Unfortunately, we see companies using location-based adjustments lowing compensation by up to 40%. Gitlab’s Compensation Calculator lists a Staff Backend Engineer benchmark at $224k/year. If you instead live in “Everywhere else, Maine” your compensation is adjusted by a factor of 0.65; or a new compensation of $145.6k/year. This is a difference of 78,000/year, or 6533/month. There is no reasonable excuse that $6500/month is needed due to “cost of living”. If we assume a 35% tax rate, this is ~50k/year in additional savings/investments. Assuming a 7% rate of return, our SF-based employee is almost $700k richer. Over 20 years? 2 million dollars. This is not a cost-of-living adjustment. This is paying for a private college education 10 times. This may not matter as much if both of these individuals lived in totally isolated markets, but they don’t. They both live in the United States, which has free travel and commerce within it. Considering these as different markets for employment, but not different markets for the highest cost goods and services, is at best dishonest.

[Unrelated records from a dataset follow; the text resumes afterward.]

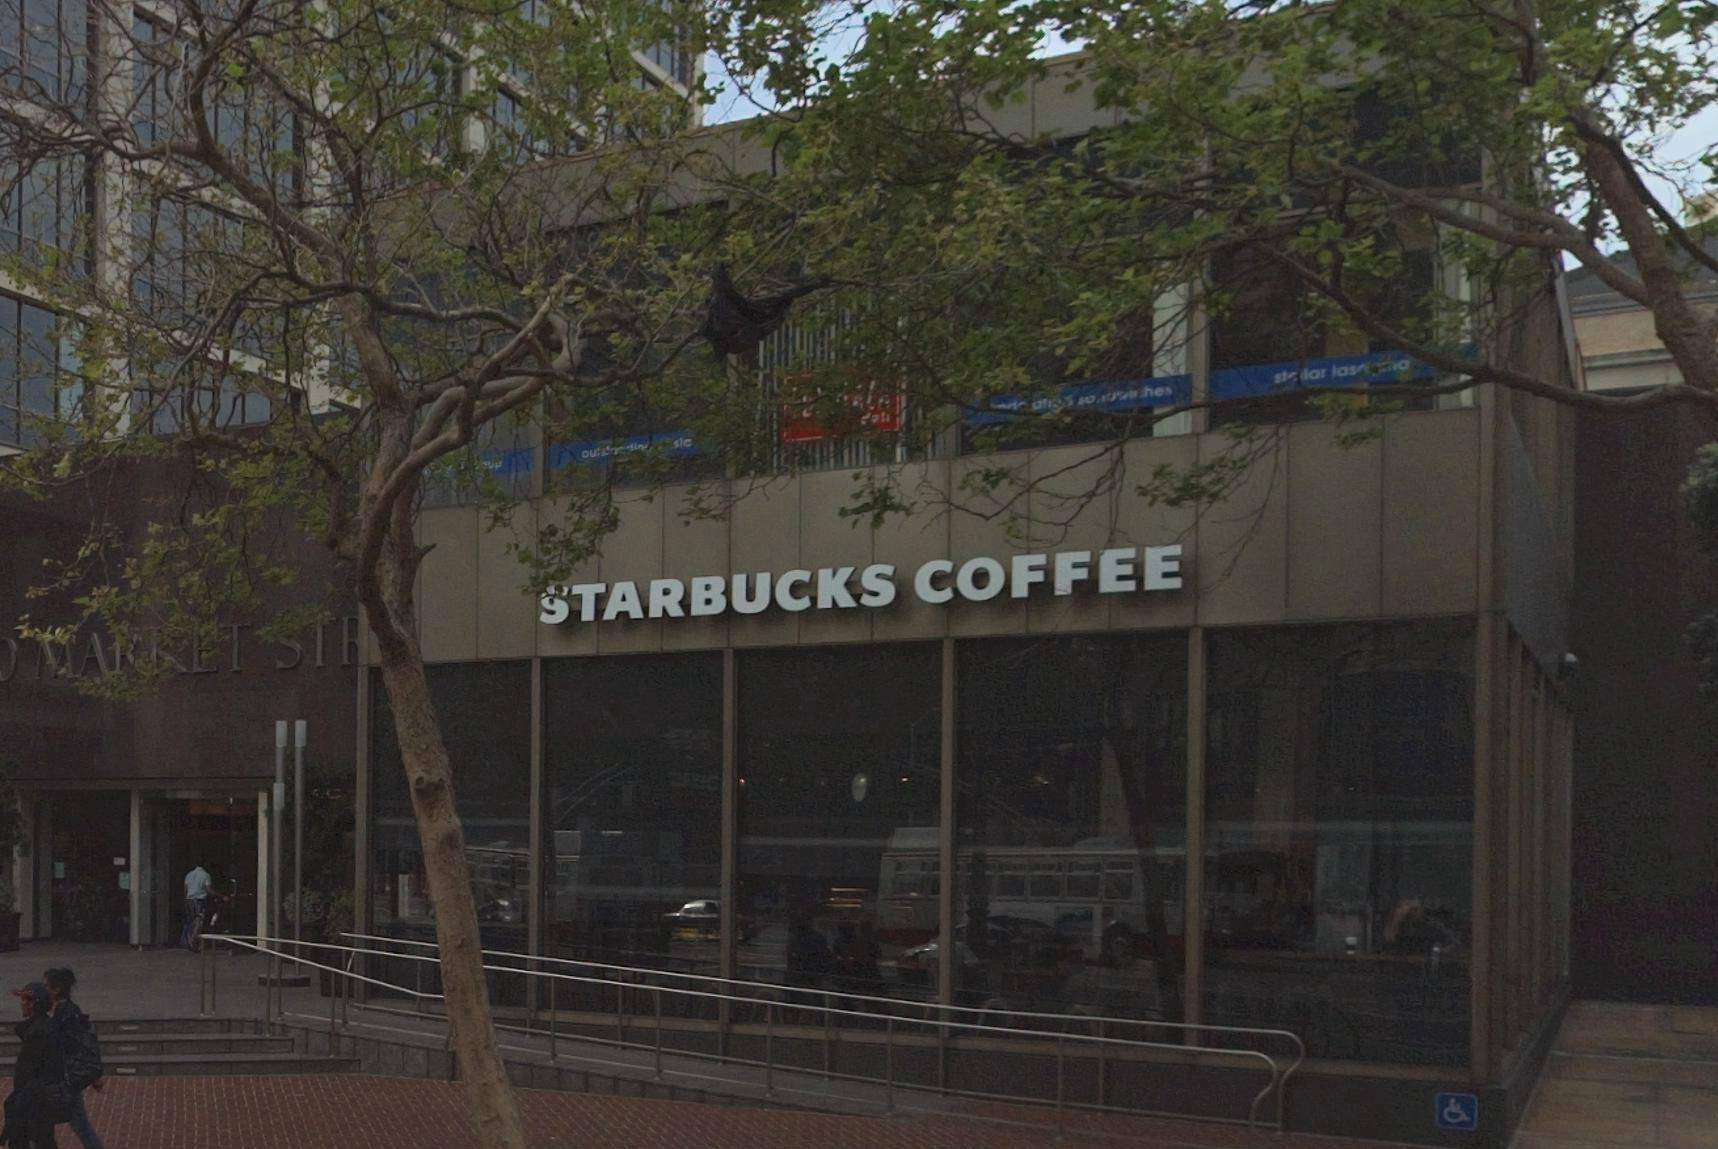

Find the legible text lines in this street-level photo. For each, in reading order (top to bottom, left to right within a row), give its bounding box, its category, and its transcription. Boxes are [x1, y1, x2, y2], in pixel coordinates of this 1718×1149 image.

[1305, 360, 1360, 383] None: or las
[1142, 383, 1167, 400] None: he
[579, 447, 599, 462] None: ou
[676, 435, 695, 450] None: ic
[536, 538, 1188, 629] BusinessName: STARBUCKS COFFEE
[73, 629, 113, 684] StreetName: A
[215, 618, 259, 676] StreetName: T
[702, 771, 722, 796] None: C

Note that this difference only grows as the “benchmark” salary increases.

A Path forward

It is obviously that companies can not pay San Francisco salaries everywhere, and that if they were to pay “everywhere” salaries in San Francisco, they would never be able to hire people there (or in other high-cost-of-living areas). I will be the first to admit that there is often a benefit to living in these areas, and to having employees there. Social networks are a valuable tool, and your employees being in a location which allows networking with others in the industry is important. The problem is on the scale of the “adjustments” relatively to life expenses.

I would propose that we being to approach remote salaries with a benchmark that applies everywhere, and then actual cost of living adjustments for high-cost-of-living areas (SF, NYC, etc). The end goal would be that 2 individuals who are doing the same job, with relatively similar expense categories, will end up with relatively similar “disposable” income. Yes, we will still see some difference in compensation, and some will complain that “company’s shouldn’t be subsidizing employees living in expensive places, they should pay for it themselves if they want to live there”, but we will not see the same 20-40% difference that seems to be the current norm.

In a “remote first” or “virtual first” world, where an employee’s location has almost no impact on the work that is done, adjusting compensation based on the location that they are Zoom-ing in from is about as arbitrary as adjusting their compensation based on their favorite color. It’s completely meaningless, and worse, is more likely to lead to discrimination by proxy.